The facility will accelerate advances in molecular systems for use in pharmaceuticals, sustainable polymers and clean energy materials.
On Thursday 20 April the new automated high-throughput platform suite (ATLAS) launched at Imperial College London. The event featured a series of talks from key figures in academia and industry on advances in high-throughput automation, and the synergies between high throughput experimental and computational work. The program covered research in new medicines, sustainable polymers manufacturing and clean energy materials, the three main areas which research at ATLAS will address.
Supported by a £1.3M EPSRC strategic equipment grant, ATLAS features three Chemspeed Technologies automated synthesis platforms which will support all stages of materials discovery including synthesis, process development, formulation optimisation and sample preparation. The synthesis platforms are intrinsically flexible, and designed to cater to a wide range of synthesis conditions applicable to experimentation across multiple research fields. It also houses a series of analytical instruments, fitted with autosamplers or plate readers, to allow fast paced characterisation of the materials.
"We are excited to launch this new facility and look forward to initiating new collaborations and projects". Professor Camille Petit Department of Chemical Engineering
ATLAS is a community resource, providing researchers from academia and industry with the tools and expertise to boost innovation in addressing their research challenges. A core principle is to promote accessibility to automated high-throughput equipment, and as such it offers support to researchers with no experience in such experimentation tools.
ATLAS both sits within and builds upon a family of automation and AI initiatives at Imperial, which was reflected in the opening session of the launch event.Professor Julie McCann, Vice-Dean (Research) for the Faculty of Engineering, opened the event by setting out Imperial College London’s research mission and academic strategy.
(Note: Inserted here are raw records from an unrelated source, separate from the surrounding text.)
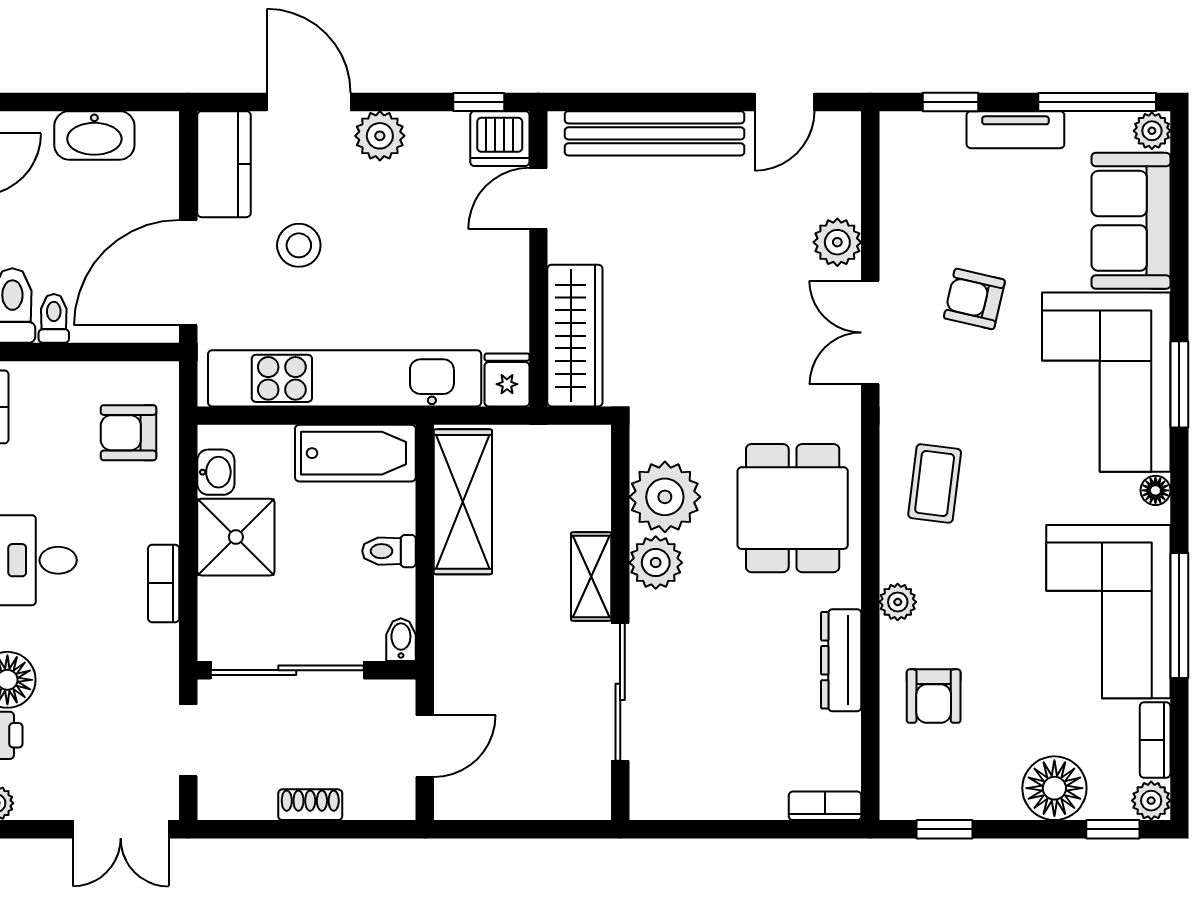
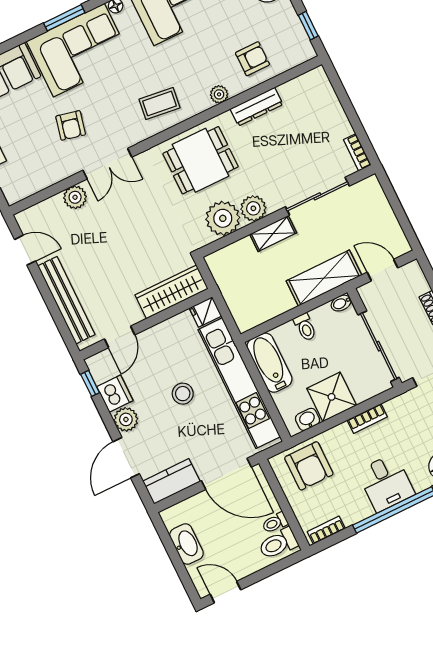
dishwasher: (500, 139) -> (115, 394), moved
door: (538, 199) -> (120, 337), hinge flipped
stool: (299, 245) -> (183, 394), moved
armchair: (129, 433) -> (309, 466), width x1.38, depth x1.38
shelving: (463, 502) -> (324, 278), moved
bookcase: (825, 806) -> (357, 152), moved

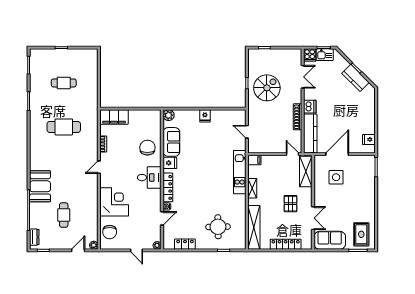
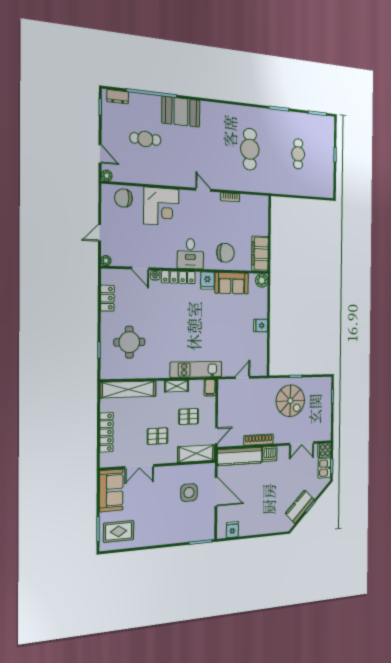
filing cabinet: (114, 117) -> (260, 254), moved
pallet: (276, 178) -> (189, 416), added

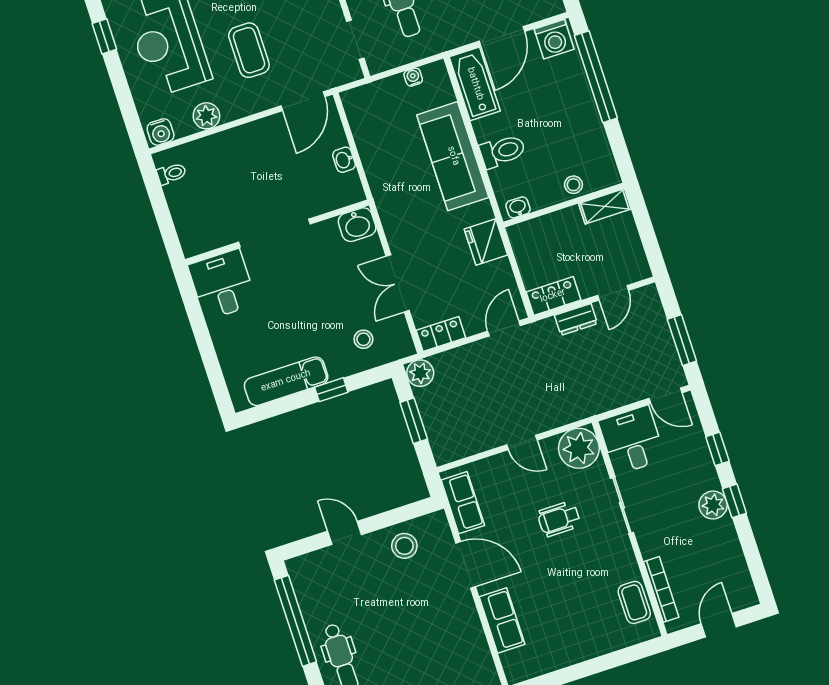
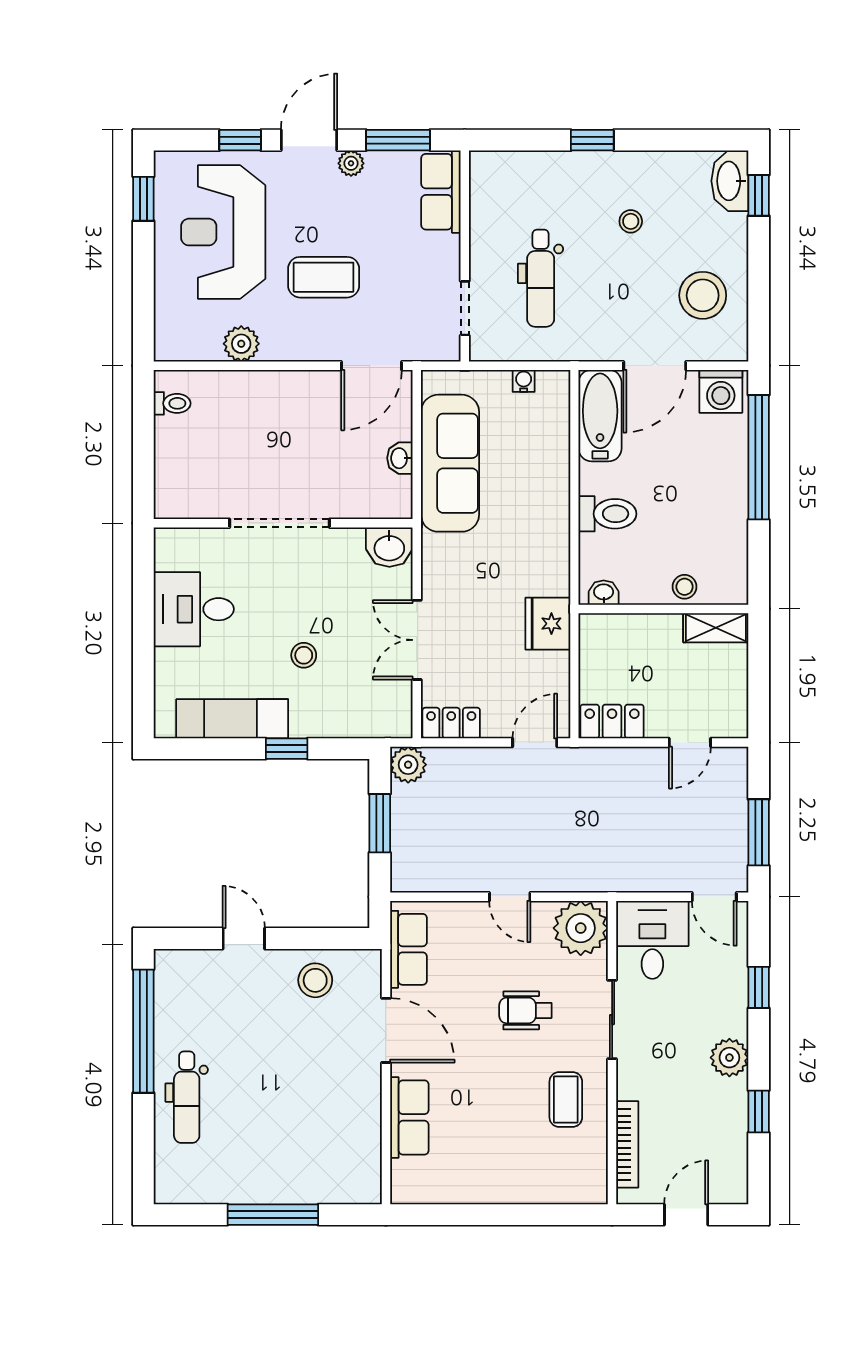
coffee table: (249, 50) -> (324, 277), turned 90
water cooler: (161, 132) -> (175, 345), removed
sofa: (453, 156) -> (450, 463), moved, turned 180
desk: (222, 284) -> (194, 609), moved, turned -90
dresser: (576, 319) -> (631, 761), removed
stool: (363, 339) -> (304, 655), moved
window: (734, 501) -> (759, 1112), moved
coffee table: (634, 602) -> (566, 1099), moved

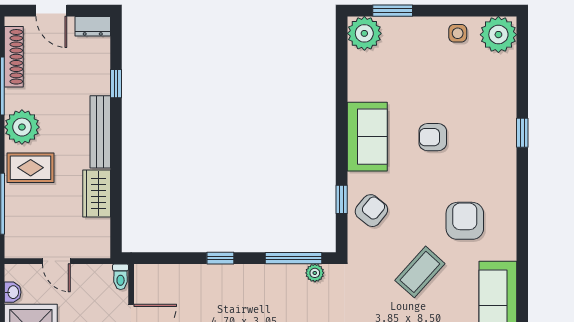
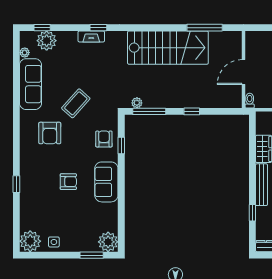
armchair: (371, 211) -> (104, 139), turned 141

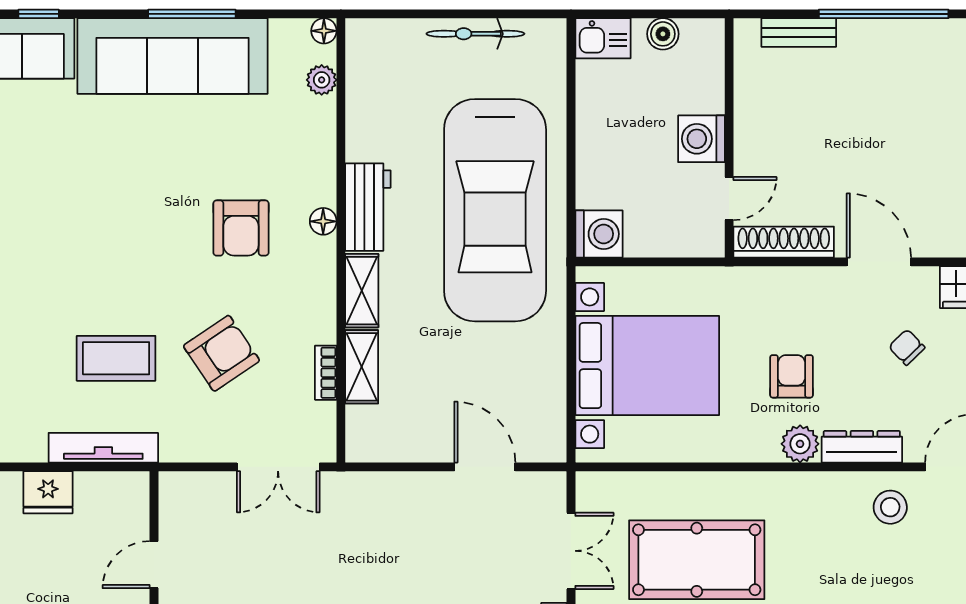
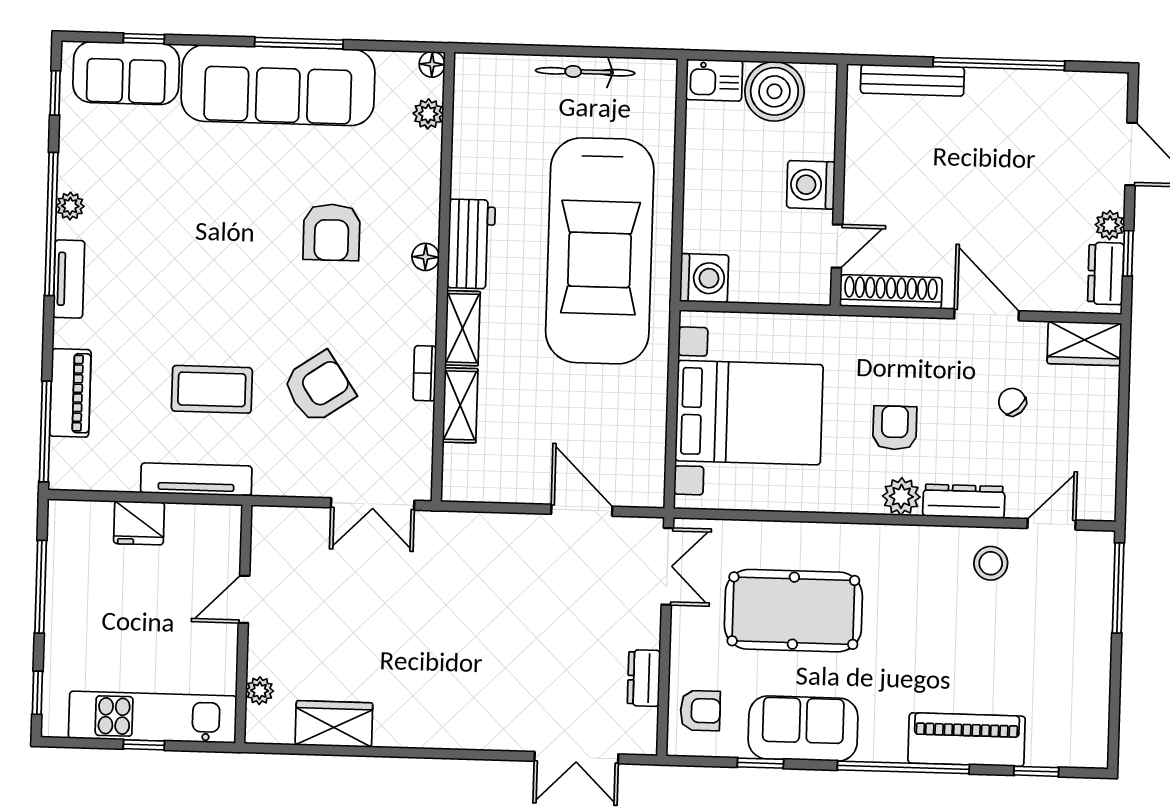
bench: (799, 32) -> (912, 80), width x1.36
boiler: (663, 34) -> (774, 91), width x1.86, depth x1.86
armchair: (241, 228) -> (332, 232), moved
bookcase: (326, 373) -> (425, 373), moved
double door: (571, 551) -> (667, 566), moved

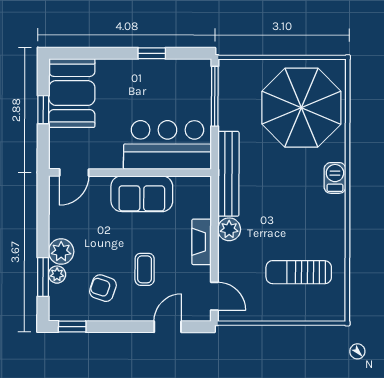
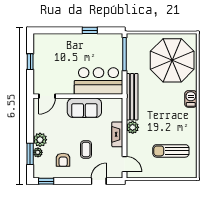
booth: (72, 93) -> (46, 52), removed
armchair: (103, 288) -> (63, 160), turned -109

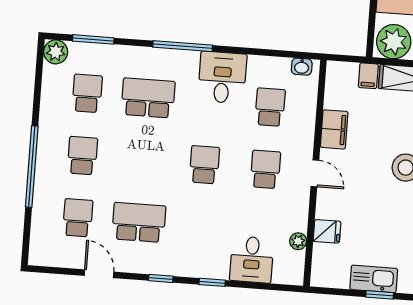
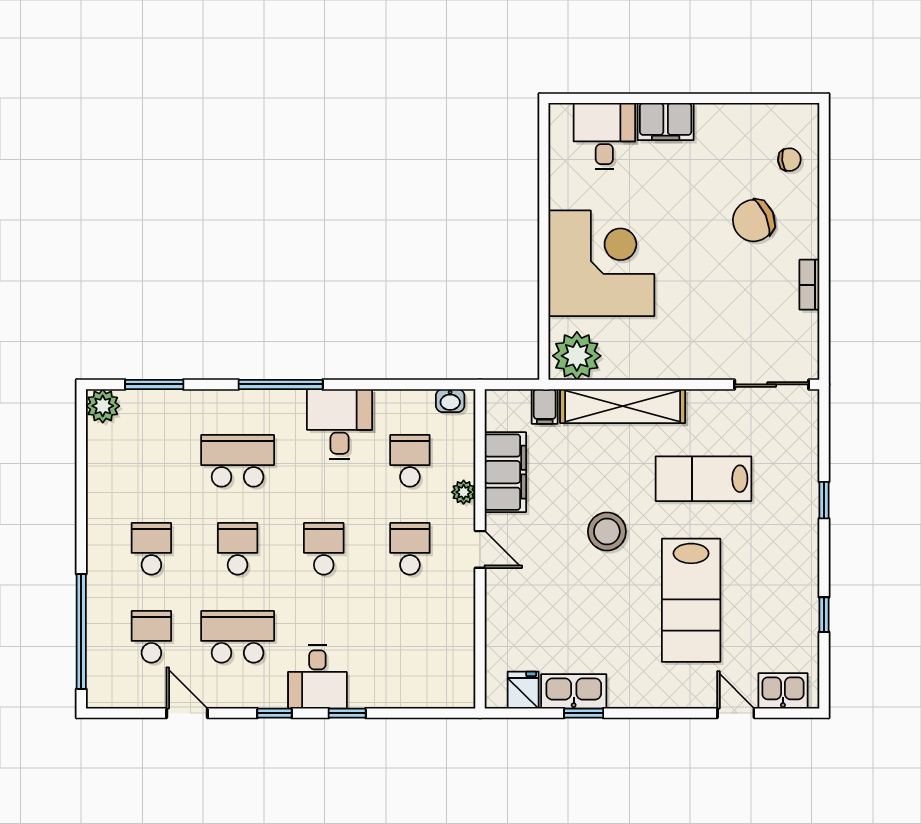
school desk: (87, 93) -> (238, 549), moved
filing cabinet: (334, 129) -> (505, 472), width x1.50, depth x1.17
window: (32, 167) -> (81, 631), moved
fridge: (327, 231) -> (523, 690), moved, turned -90
plant: (298, 241) -> (464, 492), moved
desk: (252, 259) -> (317, 677), moved

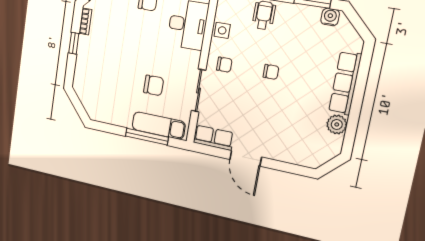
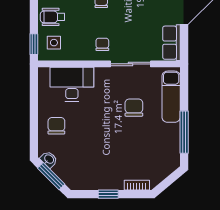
bookcase: (85, 21) -> (137, 185), moved
side table: (222, 30) -> (54, 43), moved
window: (147, 137) -> (184, 132), moved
Following this, directors and co-investigators from Imperial cross-faculty initiatives, including DigiFAB, Imperial-X, ROAR and DIGIBAT, shared the vision and successes of a common research ecosystem of automation, data and modelling in which ATLAS will play a key role.
Following sessions focused on High-throughput computational work for molecular systems discovery and design, clean energy materials, sustainable polymers and new medicines.
Guests were also invited on guided tours of the new facility.
The launch of ATLAS cements Imperial’s position as a UK leader in the field and a growing hub for world-class automated high-throughput research.
Professor Camille Petit, co-investigator for ATLAS, said: “We are excited to launch this new facility and look forward to initiating new collaborations and projects that will benefit from such experimental tools and accelerate the discovery and development of molecular systems”.
Dr Lana Lee, facility manager for ATLAS, said: “ATLAS is in a unique position, housing instruments to address research challenges across a broad range of fields. We’re excited to apply our tools and expertise, working with researchers to deliver diverse, globally critical research.”